Private Members Bill: Territory Rights
I want to take this opportunity to thank my two Territorian friends - the Member for Fenner, who's on the other side of the lake from my electorate, and the Member for Solomon - for bringing forward this private member's bill on territory rights, a topic that I can't believe that we're still debating in 2018.
I've got to be frank: I can't believe that we are still debating this. We're still fighting for Territorians to have the same rights as those in the states and to have the equality that the states enjoy in the way they are governed and represented and the way that their voice is heard. In 2018, we're having this debate about equality and enfranchisement of the people of the Territories.
How would you feel, Deputy Speaker, if your state or your community did not have the opportunity through the state government to legislate on whatever it wanted? How would you feel about that? You would feel angry and resent the fact that your community does not enjoy the rights of someone over the border.
My community does not have the same rights as that of the member for Eden-Monaro, 20 kilometres away. You have complete equality for those 20 kilometres away from where we are now. Yet here in the territory my community does not enjoy equality in the way it can govern and the way that the people are represented.
It wasn't until 1966 that federal representatives in Canberra were given full voting rights here in this parliament. Then, 23 years later, the first Legislative Assembly was elected, and Canberrans were finally given the power to decide the future for their own communities. In those early days of self-government, I worked for the first assembly elected and for the first ACT chief minister, Rosemary Follett, who was the first woman to lead an Australian state or territory government and was very proudly from Labor.
Canberra has been progressive since its inception. The whole idea of Canberra was created on the notion of democracy and equality. Yet here in this nation's capital, which physically and philosophically is designed to embody those notions of democracy and equality. Unfortunately, those democratic equal rights are denied to the people of Canberra because they live in a territory. Because of the constitutional baggage that this nation has inherited—as my colleague, the member for Lingiari said, the colonial powers that still exist and that deny territorians the same rights as those in the states.
It's not just our legislative rights, our ability to pass whatever legislation we want without the federal government intervening in our democratically elected Legislative Assembly.
It's also the fact that we are significantly underrepresented.
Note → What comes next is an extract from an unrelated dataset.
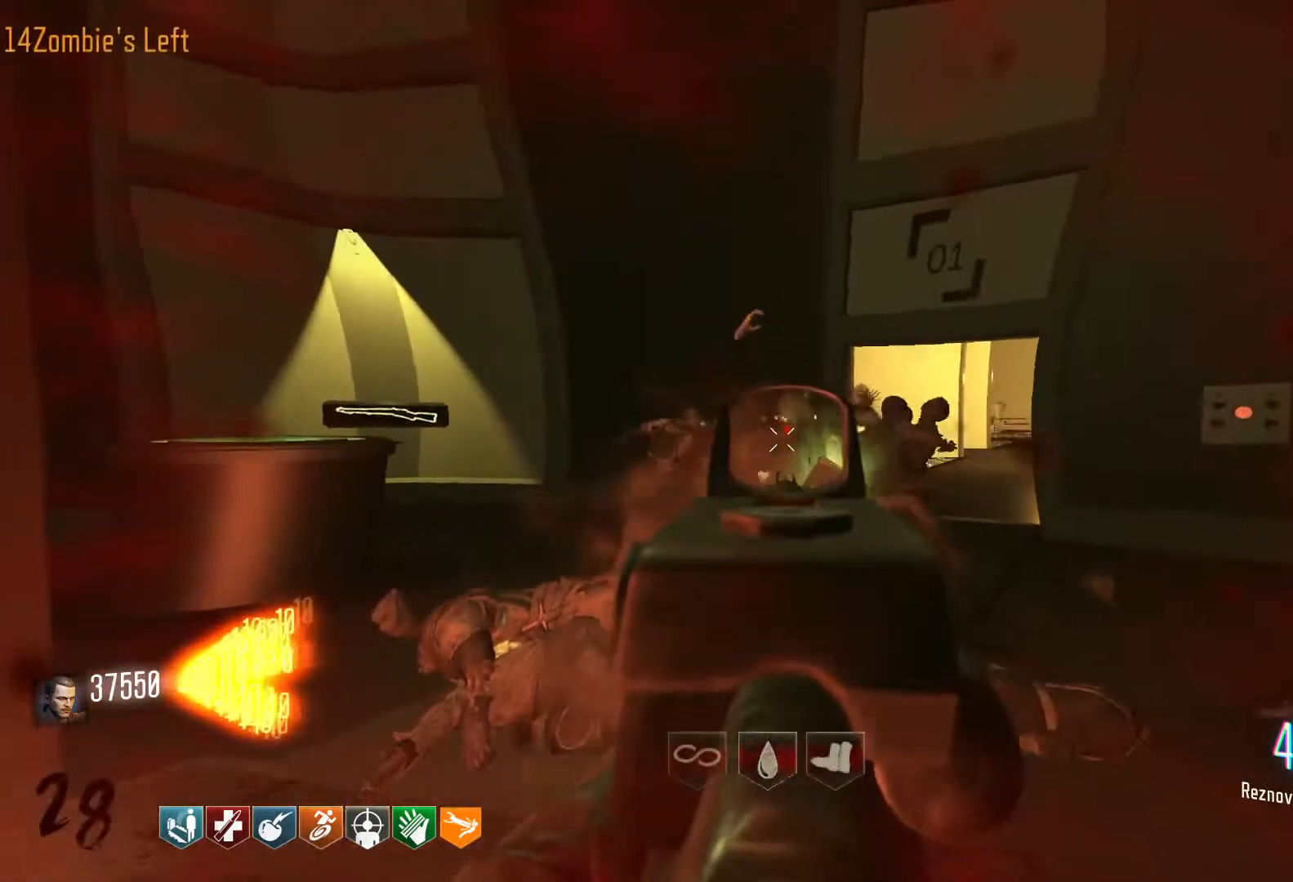
{"keys": [], "mouse": ["left"], "events": []}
I know that some of my colleagues here are from Tasmania. It is usually a source of great contention in Canberra—this is meant with the greatest of love—that Tasmanians are incredibly well represented - and I will just keep it at that.
Compare Tasmania - 500,000 people - to the ACT - 415,000 people - and we have a unicameral assembly of 25 representatives.
We now have three representatives in the lower house and two representatives in the Senate. The representation in the Northern Territory is similar to that, in terms of numbers.
It's a great pleasure and honour to speak on this bill tonight.
It underscores the fact that we want equality here in the territory - and we want democracy here in the territory in 2018.